++++ Ausgangstext

Zombie und Mensch, davon erzählen moderne Fernsehmythen, haben die Plätze getauscht.


"Smombie" wurde unlängst zum Jugendwort des Jahres 2015 in Deutschland gewählt. Es setzt sich zusammen aus Smartphone und Zombie und meint denjenigen, der mit seinem tragbaren Telefon verschmolzen scheint. Relativ harmlos ist der "Smombie", wenn er in Bahn und Bus auf seinen kleinen Bildschirm stiert; eine reale Gefahr geht allerdings von ihm aus, wenn er mit seinem Gerät durch die Gegend taumelt und sich auf Kollisionskurs mit ahnungslosen Passanten befindet.

++++++++

» **Aufgaben**:
A. Fass den Text über das Jugendwort „Smombie“ in zwei Sätzen zusammen.
B. Schreib den Text über das Jugendwort „Smombie“ im Anschluss an seinen letzten Satz weiter.

++++ Bereitgestellte Daten

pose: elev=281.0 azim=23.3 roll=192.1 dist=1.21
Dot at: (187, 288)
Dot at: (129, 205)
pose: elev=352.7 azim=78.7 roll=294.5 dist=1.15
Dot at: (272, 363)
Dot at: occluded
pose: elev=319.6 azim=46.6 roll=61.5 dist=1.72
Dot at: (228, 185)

++++++++
++++ Bereitgestellte Daten

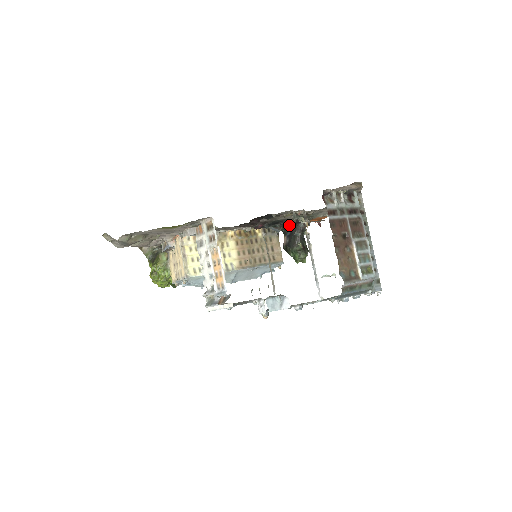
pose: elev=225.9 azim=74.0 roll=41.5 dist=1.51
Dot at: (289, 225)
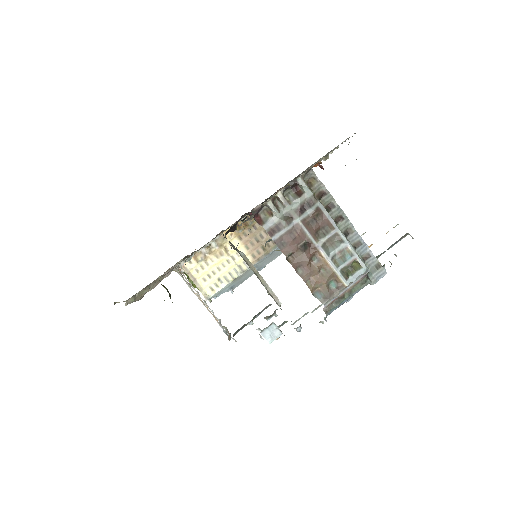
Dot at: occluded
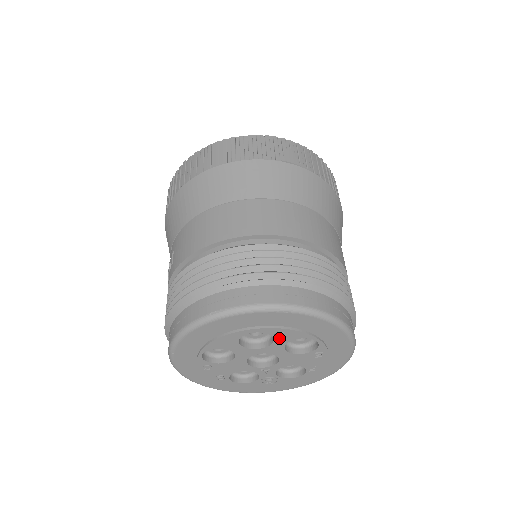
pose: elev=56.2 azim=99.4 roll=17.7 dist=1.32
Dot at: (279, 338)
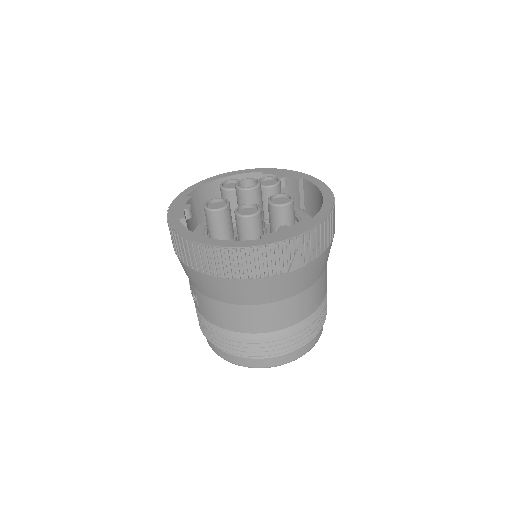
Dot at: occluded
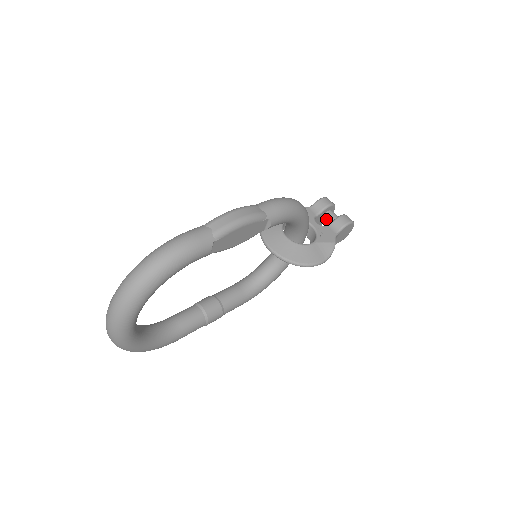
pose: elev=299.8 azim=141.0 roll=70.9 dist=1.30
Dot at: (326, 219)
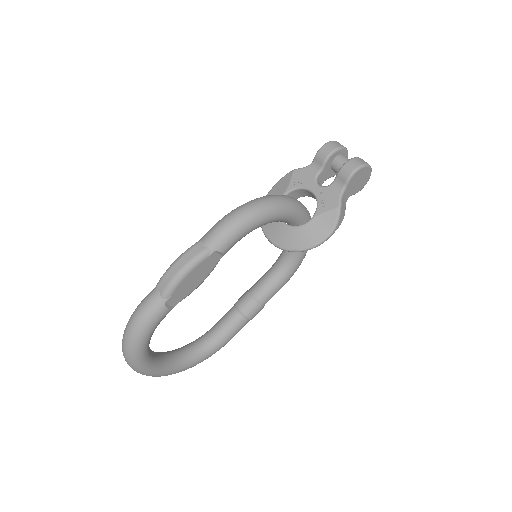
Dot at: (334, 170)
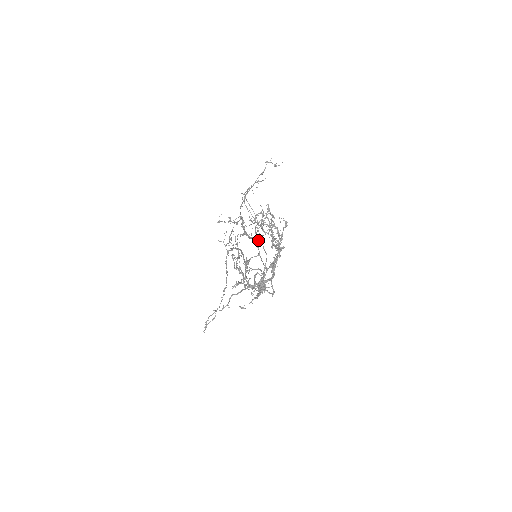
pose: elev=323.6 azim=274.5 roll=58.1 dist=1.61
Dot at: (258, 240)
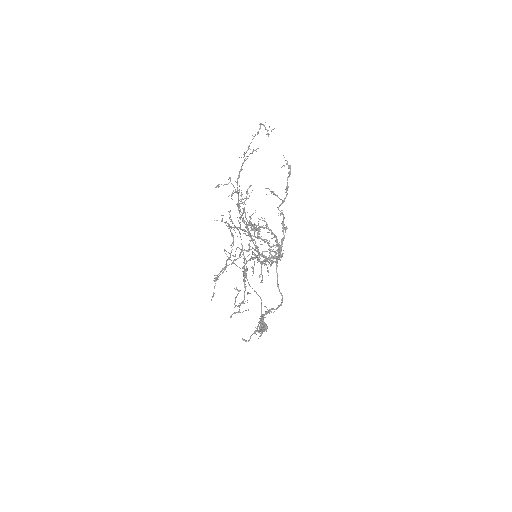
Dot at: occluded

++++++++

» **Die Antworten**:
A. „Smombie“, zusammengesetzt aus Smartphone und Zombie, wurde in Deutschland zum Jugendwort des Jahres 2015 gewählt und meint jemanden, der mit seinem tragbaren Telefon verschmolzen scheint. Wenn er in Bahn und Bus auf den kleinen Bildschirm stiert, ist er eher harmlos, doch wenn er mit dem Gerät durch die Gegend taumelt und auf ahnungslose Passanten zusteuert, wird er zu einer echten Gefahr.

B.
Bereits in den 1950er Jahren hatte der Philosoph Gotthard Günther eine Renaissance des Zombies, dessen Ursprünge im Voodoo zu finden sind, in den USA ausgemacht. Fast alles, was den Menschen als Menschen auszeichne und was man ehedem auch Geist oder Seele nannte, ließe sich objektivieren und versachlichen und - nach Günther - auch dem Toten zuweisen. Der Zombie bilde den Ausgangspunkt einer amerikanischen Metaphysik des Todes, die sich in "mechanical brains" realisiere. Mit dem epidemischen Auftreten von Zombies haben sich die Verwandten der "mechanical brains" über den gesamten Planeten ausgebreitet und bilden mit den Menschen symbiotische Einheiten, die sich dann eben wie "Smombies" verhalten.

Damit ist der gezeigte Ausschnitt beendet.